**WHAT YOU WILL DO**
Go to the line containing "11: (402, 587)" in the listing below and retype it and every later line exactly, down to the last.

**DATASET EXCERPTS**
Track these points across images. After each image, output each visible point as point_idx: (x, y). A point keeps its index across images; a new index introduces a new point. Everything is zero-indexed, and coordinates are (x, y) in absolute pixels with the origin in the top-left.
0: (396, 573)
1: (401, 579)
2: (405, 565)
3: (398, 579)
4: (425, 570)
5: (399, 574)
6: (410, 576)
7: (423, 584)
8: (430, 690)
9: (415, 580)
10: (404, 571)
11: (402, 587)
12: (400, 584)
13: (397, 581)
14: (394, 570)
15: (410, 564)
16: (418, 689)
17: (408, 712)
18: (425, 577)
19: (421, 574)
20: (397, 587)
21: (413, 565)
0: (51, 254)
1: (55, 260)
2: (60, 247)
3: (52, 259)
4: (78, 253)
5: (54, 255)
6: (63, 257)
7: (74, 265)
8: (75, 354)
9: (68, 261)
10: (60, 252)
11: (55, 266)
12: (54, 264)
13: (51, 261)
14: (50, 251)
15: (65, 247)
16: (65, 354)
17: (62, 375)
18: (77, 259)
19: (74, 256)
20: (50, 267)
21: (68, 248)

**ANSWER BELOW**
11: (402, 587)
12: (400, 584)
13: (397, 581)
14: (394, 570)
15: (410, 564)
16: (418, 689)
17: (408, 712)
18: (425, 577)
19: (421, 574)
20: (397, 587)
21: (413, 565)
0: (51, 254)
1: (55, 260)
2: (60, 247)
3: (52, 259)
4: (78, 253)
5: (54, 255)
6: (63, 257)
7: (74, 265)
8: (75, 354)
9: (68, 261)
10: (60, 252)
11: (55, 266)
12: (54, 264)
13: (51, 261)
14: (50, 251)
15: (65, 247)
16: (65, 354)
17: (62, 375)
18: (77, 259)
19: (74, 256)
20: (50, 267)
21: (68, 248)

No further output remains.